The two-story Bed Stuy space is designed for intention and connection. Upstairs, a bookstore café highlights voices like Audre Lorde, Janelle Monáe, and James Baldwin. Downstairs, the wine bar hosts readings, workshops, and gatherings that feel intimate without being exclusive. In warmer months, a leafy backyard opens up, reinforcing the feeling that Gladys is a place to settle into.
It is a sanctuary, and one that fills a long-standing gap in the city’s cultural landscape.
Wilka’s Sports Bar
New York, NY
Wilka’s Sports Bar is women-owned and unapologetically focused on women’s sports. Located in Manhattan, it flips the script by putting women athletes and teams at the center. Not as a novelty, but as the main event.

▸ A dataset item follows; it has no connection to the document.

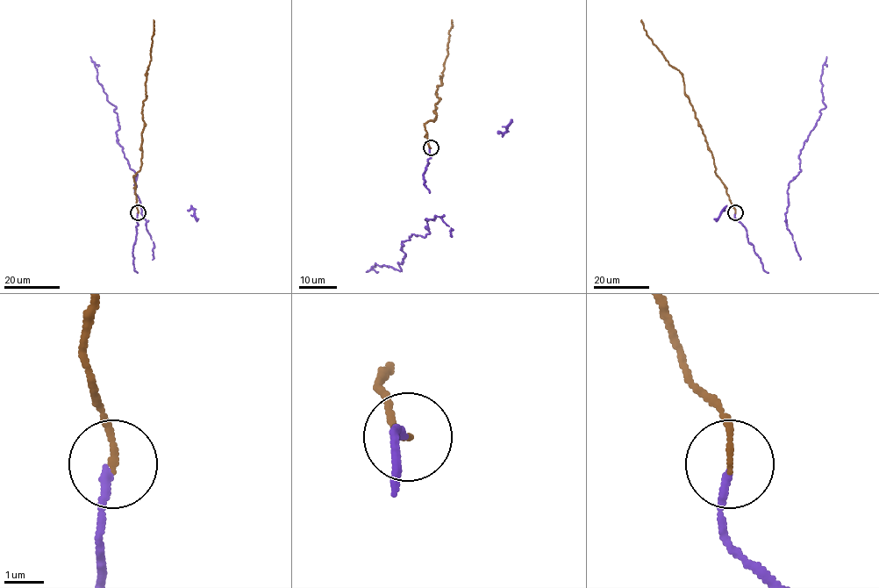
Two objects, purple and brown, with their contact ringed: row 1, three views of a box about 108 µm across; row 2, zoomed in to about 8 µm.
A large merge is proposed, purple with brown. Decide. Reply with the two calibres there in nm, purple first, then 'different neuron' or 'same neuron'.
calibres 200 and 150 nm; same neuron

While Wilka’s is not officially a lesbian bar, culturally, it is very gay. Packed WNBA watch parties, inclusive energy, and a crowd that skews queer without needing to label itself. Alongside multiple screens, the bar offers a simple menu, live events, and even a small bookshelf featuring books by women athletes.
If sporty lesbians are your type, romantically or platonically, this might be your place.
The Pearl
Denver, CO
When Denver lost Blush & Blu, its last remaining lesbian bar, the absence was deeply felt. Enter The Pearl, a sapphic-centered bar and café that feels less like a replacement and more like a response.

Originally launched as Pearl Divers in late 2024, the concept quickly outgrew its first home. By April 2025, co-owners Dom Garcia and Ashlee Cassity, alongside new partners, took over the iconic Mercury Café space, preserving its history while infusing it with queer warmth and intention.
The Pearl is expansive and eclectic. Open mics in the Rose Room, conversation corners in the Jungle Room, dance floors, drag, speed dating, karaoke. It feels homey in the best way, like multiple versions of queer life coexisting under one roof.
Sometimes the loss of a space sparks something even better.
SweetWater WeHo
West Hollywood, CA
SweetWater WeHo has been one of the most anticipated lesbian bar openings in the country. Lesbian owned and proudly loud about it, the club began teasing its arrival in late 2025, promising a bold inclusive escape where music pulses, live entertainment ignites, and cocktails flow.
By December, construction appeared to be in its final stages, and the excitement was palpable. In a neighborhood long dominated by gay male nightlife, SweetWater feels like a reclamation. A reminder that queer women still want, deserve, and will absolutely support spaces made for them.